I'm a new paid subscriber to your Substack, so if this is a repeat comment, please excuse it! To me, it's not complicated. Republicans don't care. Period. Look at Congressman Ogles (the House member for the district in Nashville where the latest mass school shooting happened), who just for the 2022 holiday season posted a photo of himself and his family in front of their Christmas Tree, armed with assault rifles (if you want to find the image, it's very easy to do so, but I refuse to link to it). What says "Holiday Spirit" and "Peace, Love and Goodwill towards all" more than a bunch of people holding assault rifles??????
Again, to repeat, Republicans don't care (and yes, I know that I'm generalizing, but until/unless the national party demonstrates SOME will to stand against its NRA benefactor, I think that I'm well within my rights to do so). They profess to love the children and to want to protect them, but apparently that "love" doesn't extend to making sure that those kids come home from school alive, or at least without bullet holes. Their "solution", then, now and forevermore, is to offer trite, useless, meaningless "thoughts and prayers" and to then call for MORE guns. Because, the fact that this is the only so-called "advanced democracy" to have this type of carnage happen with mind-numbing regularity is just A-OK with them. It's vomit-inducing and infuriating.

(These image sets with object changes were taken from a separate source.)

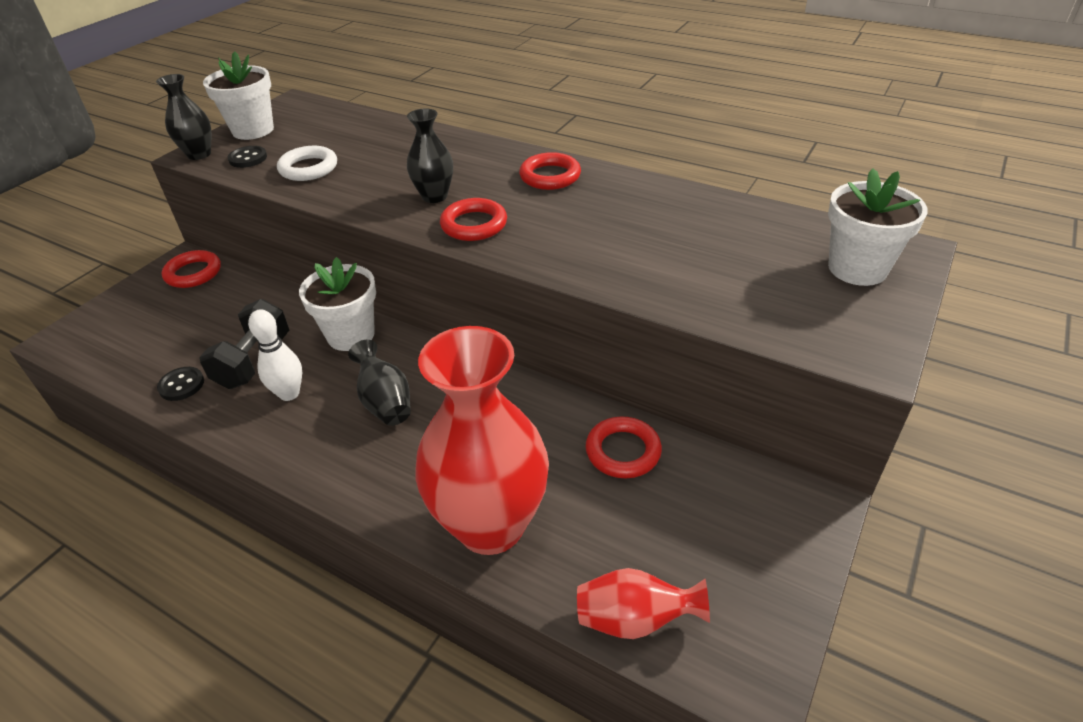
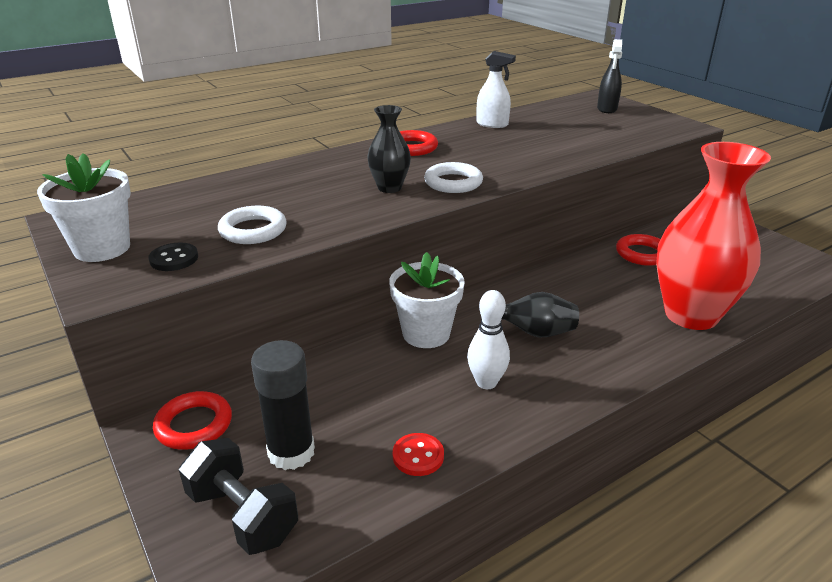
camera: 65 degrees left, 10 degrees down
(174, 324) = (291, 452): none -> black glue stick
(181, 385) = (418, 456): black button -> red button
(199, 154) = (108, 287): black vase -> none
(254, 361) = (417, 398): black dumbbell -> black dumbbell (243, 515)
(474, 225) = (453, 182): red ring -> white ring
(634, 619) = (779, 286): red vase -> none
(678, 200) = (492, 124): none -> white spray bottle
(857, 268) = (607, 109): white flower pot -> black spray bottle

As a mother and educator, I too decided as much as this is close to home and in the wheelhouse of my newsletter, I couldn't. I didn't know what more to offer to people so committed to ideals and policies that do more harm than good. I was in my classroom when Sandy Hook happened. I was in my classroom when Sante Fe happened less than 20 miles from my school. I was in my classroom when Uvalde took 20 more lives. I've had my building go on lockdown due to threats in our neighborhood. I've received school emails from my daughter's middle school saying there WAS yet ANOTHER lockdown on her campus, but hey, it's all good now, no worries. After 20 years of love and laughter in the classroom, I can say with sadness I retired, so I wouldn't be in my classroom when the next tragedy took more young lives, as happened in Nashville AGAIN this week. My heart is too big and the response of society too slow, or perhaps, NOT FORTH COMING AT ALL!!